Dataset excerpts
BEGIN

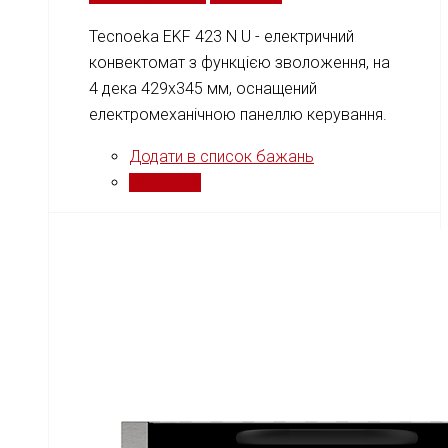
Tecnoeka EKF 423 N U - електричний
конвектомат з функцією зволоження, на
4 дека 429x345 мм, оснащений
електромеханічною панеллю керування.
Додати в список бажань
Порівняти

END

Work instructions. Please hand back every entry above exactly, with no images in the copy.

Answer section.
Tecnoeka EKF 423 N U - електричний
конвектомат з функцією зволоження, на
4 дека 429x345 мм, оснащений
електромеханічною панеллю керування.
Додати в список бажань
Порівняти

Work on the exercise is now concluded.